Geben Sie einen Abschnitt der Rezension über Passau in der Zeit des Nationalsozialismus wortgetreu aus. Setzen Sie bei den Worten „Passau in der Zeit des Nationalsozialismus. Ausgewählte“ ein und enden Sie nach „1999. 574 S.“.

**AUSZUG**
★ ★ ★ ★
Passau in der Zeit des Nationalsozialismus.
BärPassau20000914 Nr. 1226 ZRG 118 (2001)
Passau in der Zeit des Nationalsozialismus. Ausgewählte Fallstudien, hg. v. Becker, Winfried (= Schriften der Universität Passau). Universitäts-Verlag, Passau 1999. 574 S.
„Das schreckliche Mädchen“ nannte Michael Verhoeven seinen Spielfilm des Jahres 1990, in dem ein junges Mädchen fast zehn Jahre lang – anfangs noch Schülerin, dann Studentin, verheiratet und mit zwei Kindern der nationalsozialistische Vergangenheit von Passau nachspürt. Dem wissenschaftlichem Eifer der Protagonistin widersetzen sich Mitglieder kommunaler Einrichtungen gleichermaßen wie Repräsentanten aus Kirche und Presse, so daß der Volkszorn geschürt und die Neonazis auf den Plan gerufen werden. Dieser auf authentischen Begebenheiten beruhende Fall ist jedem im Gedächtnis, der sich nun an die Lektüre des hier vorgestellten Bandes macht und sich daher zwangsläufig die Frage stellt: War Passau, die bayerische Bischofstadt mit zum Zeitpunkt der Machtergreifung 25.000 Einwohnern in besonders hohem Maße „nationalsozialistisch“? Die zwanzig Autoren der nun vorliegenden regional- und lokalgeschichtlichen Studie wollten u. a. diese im Sammelband nicht offengelegte Fragestellung inzident klären. Der heterogene Kreis der in erster Linie historisch ausgewiesenen Autoren, Professoren, wissenschaftliche Mitarbeiter, Lehrer, Heimatpfleger, Journalisten u. a., von denen einige aus Österreich kommen, bildete eine Garantie für einen Pool unterschiedlichen „Vorverständnisses“, der der Bewältigung des Themas guttut. Dadurch ist der Leser gezwungen, das dokumentierte Unrecht selbst zu evaluieren und die Einschätzungen der Autoren anhand des Zahlen- und Tatsachenmaterials selbst zu gewichten.
★ ★ ★ ★
**AUFLISTUNG**
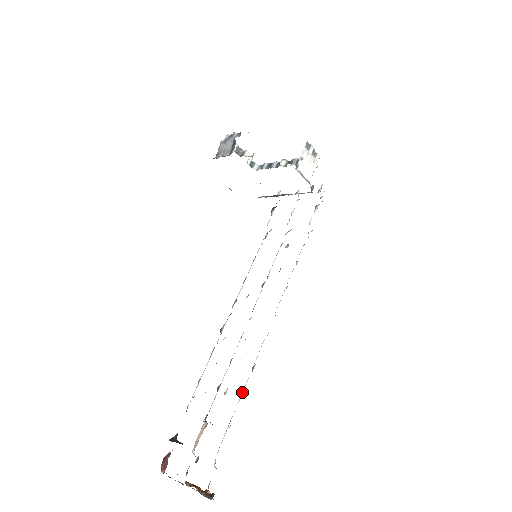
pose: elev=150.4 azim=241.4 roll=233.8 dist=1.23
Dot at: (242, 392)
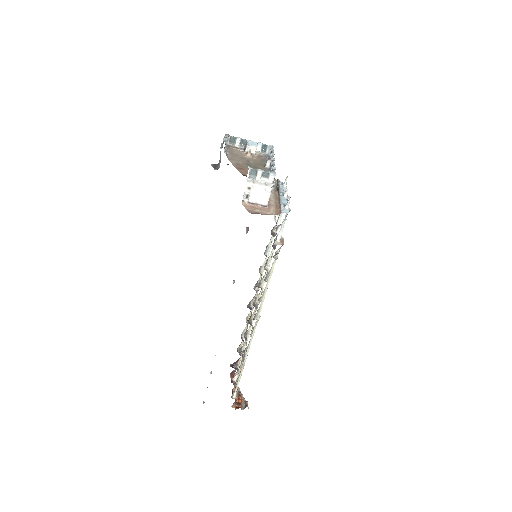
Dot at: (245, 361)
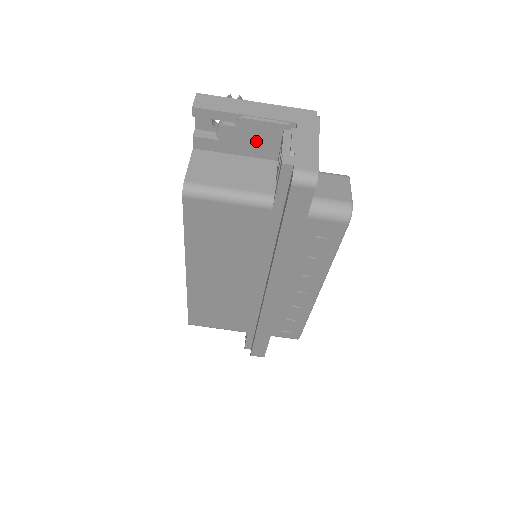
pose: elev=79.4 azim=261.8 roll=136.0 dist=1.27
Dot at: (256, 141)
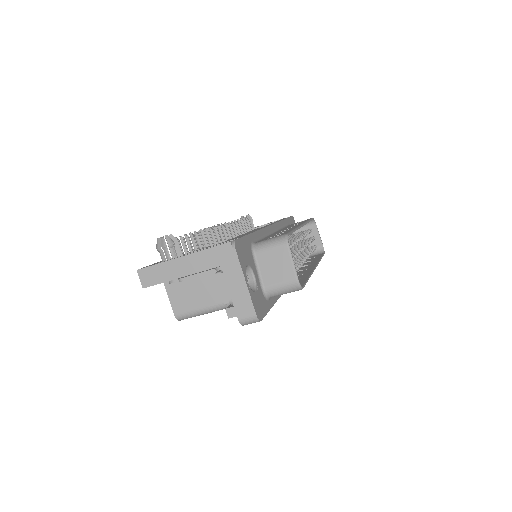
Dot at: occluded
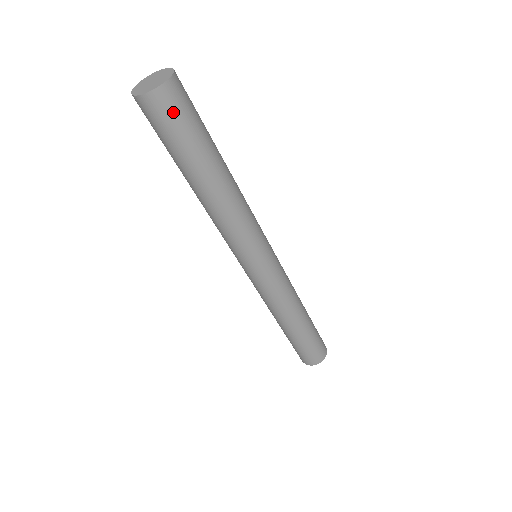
★ ★ ★ ★
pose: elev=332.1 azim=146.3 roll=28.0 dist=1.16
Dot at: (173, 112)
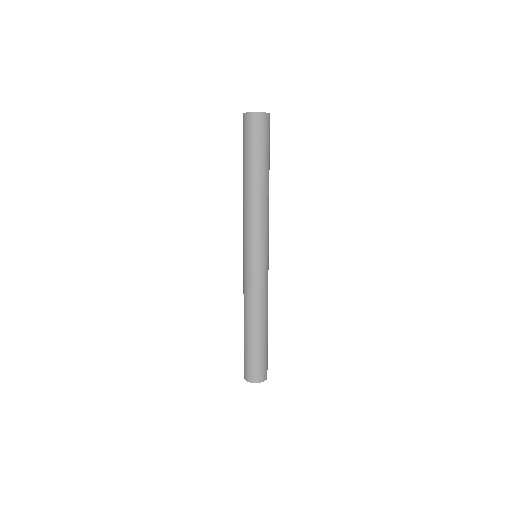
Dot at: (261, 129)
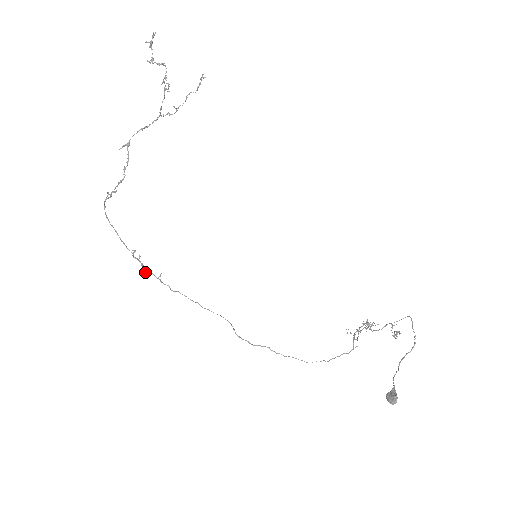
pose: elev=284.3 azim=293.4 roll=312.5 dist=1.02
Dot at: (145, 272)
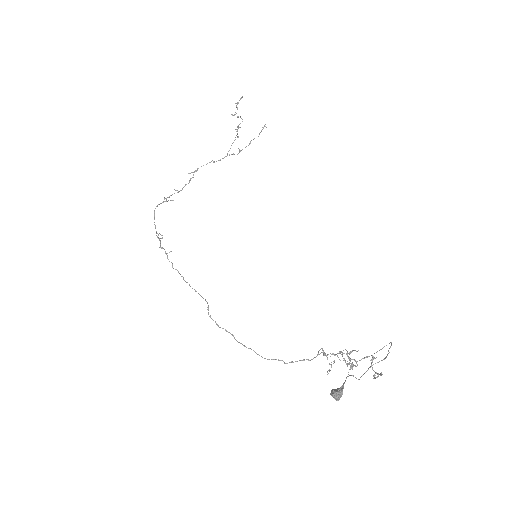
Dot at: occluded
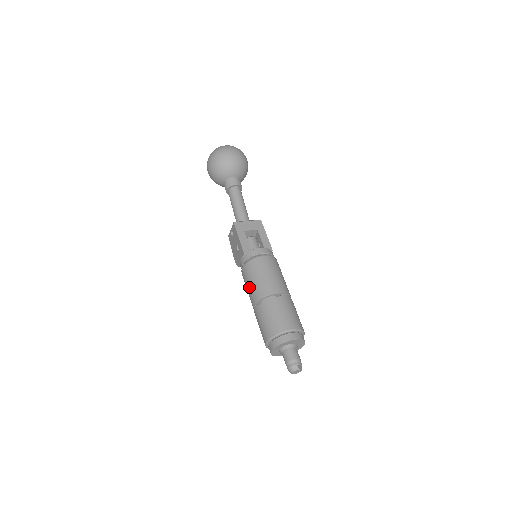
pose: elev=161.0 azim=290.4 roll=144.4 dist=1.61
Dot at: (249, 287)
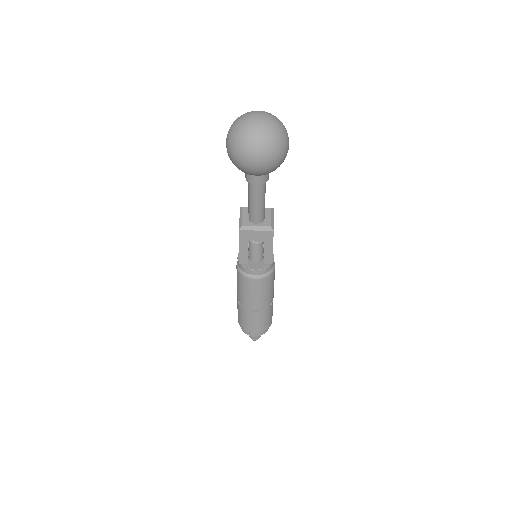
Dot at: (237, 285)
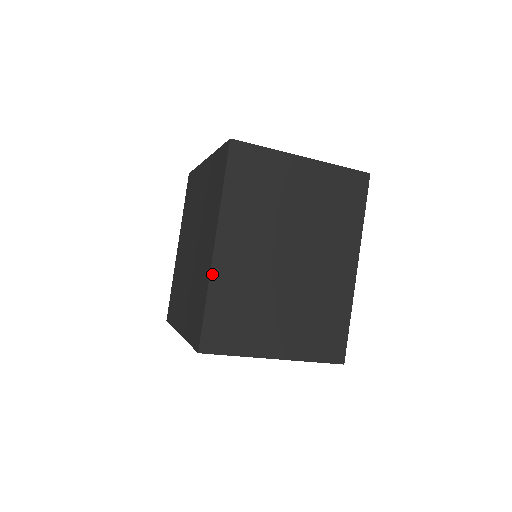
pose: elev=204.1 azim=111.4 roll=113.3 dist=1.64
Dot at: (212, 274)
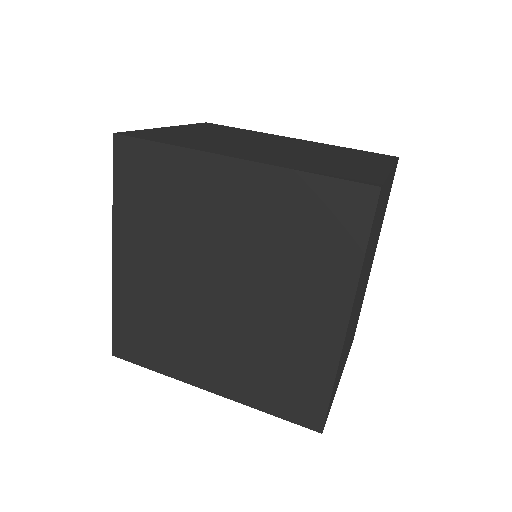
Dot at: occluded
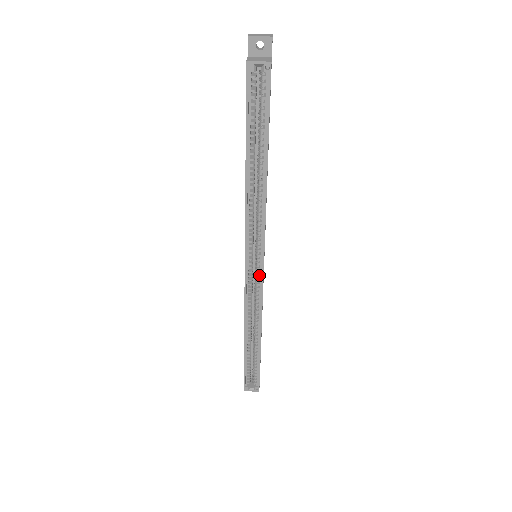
★ ★ ★ ★
**ERWARTETE ANTWORT**
Passau in der Zeit des Nationalsozialismus. Ausgewählte Fallstudien, hg. v. Becker, Winfried (= Schriften der Universität Passau). Universitäts-Verlag, Passau 1999. 574 S.